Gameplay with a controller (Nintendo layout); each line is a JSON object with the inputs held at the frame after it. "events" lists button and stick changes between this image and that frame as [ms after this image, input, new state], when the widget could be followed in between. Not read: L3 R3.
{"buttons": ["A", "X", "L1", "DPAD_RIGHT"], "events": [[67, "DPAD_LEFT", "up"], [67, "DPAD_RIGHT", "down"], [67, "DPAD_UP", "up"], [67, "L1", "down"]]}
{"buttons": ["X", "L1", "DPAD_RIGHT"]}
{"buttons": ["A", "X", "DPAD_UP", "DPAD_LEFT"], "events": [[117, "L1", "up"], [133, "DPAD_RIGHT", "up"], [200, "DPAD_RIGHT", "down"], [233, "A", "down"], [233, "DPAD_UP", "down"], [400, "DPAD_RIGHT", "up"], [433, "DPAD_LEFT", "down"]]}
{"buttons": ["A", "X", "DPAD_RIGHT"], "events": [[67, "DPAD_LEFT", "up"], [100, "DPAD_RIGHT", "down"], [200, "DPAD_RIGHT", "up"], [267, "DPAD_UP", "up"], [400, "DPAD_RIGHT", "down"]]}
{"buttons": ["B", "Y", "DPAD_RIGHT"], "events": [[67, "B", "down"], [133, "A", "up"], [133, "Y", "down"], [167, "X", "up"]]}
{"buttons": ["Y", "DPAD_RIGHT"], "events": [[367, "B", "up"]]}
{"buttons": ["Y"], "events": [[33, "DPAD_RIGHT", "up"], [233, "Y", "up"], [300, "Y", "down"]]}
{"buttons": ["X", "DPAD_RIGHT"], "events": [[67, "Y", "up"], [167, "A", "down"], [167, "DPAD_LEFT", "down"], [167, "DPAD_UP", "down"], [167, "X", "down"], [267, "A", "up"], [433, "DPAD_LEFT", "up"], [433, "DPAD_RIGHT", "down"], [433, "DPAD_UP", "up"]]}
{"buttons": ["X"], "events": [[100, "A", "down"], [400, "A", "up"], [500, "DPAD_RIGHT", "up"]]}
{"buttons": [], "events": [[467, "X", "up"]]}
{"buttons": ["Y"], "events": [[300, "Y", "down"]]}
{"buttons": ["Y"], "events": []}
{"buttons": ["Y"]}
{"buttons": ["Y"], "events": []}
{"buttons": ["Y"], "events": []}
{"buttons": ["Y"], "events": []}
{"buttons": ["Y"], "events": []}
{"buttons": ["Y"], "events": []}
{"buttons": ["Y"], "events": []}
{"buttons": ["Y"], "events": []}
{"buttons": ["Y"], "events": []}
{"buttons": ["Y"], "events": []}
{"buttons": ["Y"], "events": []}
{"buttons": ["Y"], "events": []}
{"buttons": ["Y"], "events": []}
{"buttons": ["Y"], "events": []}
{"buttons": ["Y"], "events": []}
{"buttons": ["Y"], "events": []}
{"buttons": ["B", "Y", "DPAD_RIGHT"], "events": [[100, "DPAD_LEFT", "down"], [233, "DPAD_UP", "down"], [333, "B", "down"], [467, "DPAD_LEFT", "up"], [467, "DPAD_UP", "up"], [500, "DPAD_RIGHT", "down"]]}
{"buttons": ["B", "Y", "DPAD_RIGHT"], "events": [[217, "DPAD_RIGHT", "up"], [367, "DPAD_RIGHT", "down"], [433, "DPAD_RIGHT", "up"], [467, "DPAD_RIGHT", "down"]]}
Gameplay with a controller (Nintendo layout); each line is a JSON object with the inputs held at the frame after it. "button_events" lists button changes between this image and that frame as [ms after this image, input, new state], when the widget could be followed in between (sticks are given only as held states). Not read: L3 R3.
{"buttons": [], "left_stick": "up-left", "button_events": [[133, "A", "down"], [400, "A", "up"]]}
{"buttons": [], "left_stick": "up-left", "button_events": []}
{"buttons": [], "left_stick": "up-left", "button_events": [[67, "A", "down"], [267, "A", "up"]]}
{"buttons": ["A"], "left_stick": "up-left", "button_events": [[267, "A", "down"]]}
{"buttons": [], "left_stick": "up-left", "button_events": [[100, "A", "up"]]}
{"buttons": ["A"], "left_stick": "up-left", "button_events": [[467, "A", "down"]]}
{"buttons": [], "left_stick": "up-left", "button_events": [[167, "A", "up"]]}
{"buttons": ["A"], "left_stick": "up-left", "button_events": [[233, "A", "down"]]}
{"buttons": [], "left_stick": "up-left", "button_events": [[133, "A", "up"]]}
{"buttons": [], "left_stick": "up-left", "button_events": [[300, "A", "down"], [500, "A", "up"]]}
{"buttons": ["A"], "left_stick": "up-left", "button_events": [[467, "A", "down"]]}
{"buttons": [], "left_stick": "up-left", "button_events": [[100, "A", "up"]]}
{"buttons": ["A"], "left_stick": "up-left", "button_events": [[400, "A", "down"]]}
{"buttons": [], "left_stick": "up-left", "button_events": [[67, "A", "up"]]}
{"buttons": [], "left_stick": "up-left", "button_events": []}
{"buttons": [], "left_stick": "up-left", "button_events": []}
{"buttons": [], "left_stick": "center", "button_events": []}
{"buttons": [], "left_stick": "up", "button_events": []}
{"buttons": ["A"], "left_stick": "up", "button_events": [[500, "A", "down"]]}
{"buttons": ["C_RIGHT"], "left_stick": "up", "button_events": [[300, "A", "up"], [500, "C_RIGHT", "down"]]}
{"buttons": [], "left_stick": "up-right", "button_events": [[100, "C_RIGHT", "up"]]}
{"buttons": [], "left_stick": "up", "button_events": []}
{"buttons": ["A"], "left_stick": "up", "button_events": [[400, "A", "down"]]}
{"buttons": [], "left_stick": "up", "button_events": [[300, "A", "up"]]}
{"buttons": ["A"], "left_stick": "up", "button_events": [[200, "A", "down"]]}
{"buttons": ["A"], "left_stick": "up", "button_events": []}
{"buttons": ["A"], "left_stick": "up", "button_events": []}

•••••

■ **Assignment**: Each line that mentions the string "layout" must be copied from the listing.

■ **Exercise output**:
Gameplay with a controller (Nintendo layout); each line is a JSON object with the inputs held at the frame after it. "events" lists button and stick changes between this image and that frame as [ms after this image, input, new state], when the widget could be followed in between. Not read: L3 R3.
Gameplay with a controller (Nintendo layout); each line is a JSON object with the inputs held at the frame after it. "button_events" lists button changes between this image and that frame as [ms after this image, input, new state], when the widget could be followed in between (sticks are given only as held states). Not read: L3 R3.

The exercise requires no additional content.